You may find yourself asking, “What am I doing paying for my child to play with Play-Doh?” To you and I, it looks like “play.” A trained therapist is using that play to interact with your child, place them in different scenarios, and teach them ways to cope when things become frustrating to them. It is how they reach young children.
If your therapist recommends therapy once a week, follow through. Stopping and starting sporadically doesn’t help your child. In our family, therapy is a “must do.” We work it into our schedule and commit to going.
After a couple of sessions, the therapist will more than likely want to meet with the parents again. They go over what they hope to accomplish with your child, if they feel like they are going to be able to help your child, and answer any questions you might have.
At this point, you will decide whether to continue with the therapist on the recommended plan or move on to another therapist. It will not hurt their feelings if you decide to go with another therapist. It is very important that you find someone who you feel is a good fit for you all.
And most of all, be POSITIVE! Don’t make your child feel like she has to go to therapy because she is “bad.” Encourage them to embrace it as something that he needs in order to be the “best me” he can be.

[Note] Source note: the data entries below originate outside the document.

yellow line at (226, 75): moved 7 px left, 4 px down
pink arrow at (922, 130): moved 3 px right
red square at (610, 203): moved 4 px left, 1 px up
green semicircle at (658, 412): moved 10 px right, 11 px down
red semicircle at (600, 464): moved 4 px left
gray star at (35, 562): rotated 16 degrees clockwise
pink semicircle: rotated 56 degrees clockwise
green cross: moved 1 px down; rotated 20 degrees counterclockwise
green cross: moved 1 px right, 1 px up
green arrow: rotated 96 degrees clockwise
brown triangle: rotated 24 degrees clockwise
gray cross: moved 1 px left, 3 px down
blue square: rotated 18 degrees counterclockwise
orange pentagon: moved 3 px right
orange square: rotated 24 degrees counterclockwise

Here we are six years later, and we are still plugging away with our therapy goals. We have had windows of time where we could take a month or two off because he was stable and things were good. However, it is pretty much a given that therapy will continue to be a big part of our lives, and that is okay with this momma.
Thank you for this. It’s really hard hearing everyong else talk about their child being “the smartest and best behaved in their class” when you are just hoping to go thru an entire work day without a call from the school. I fear my phone. Our son is doing better but it’s really hard to find a doctor to return our calls now. I dont know what to do.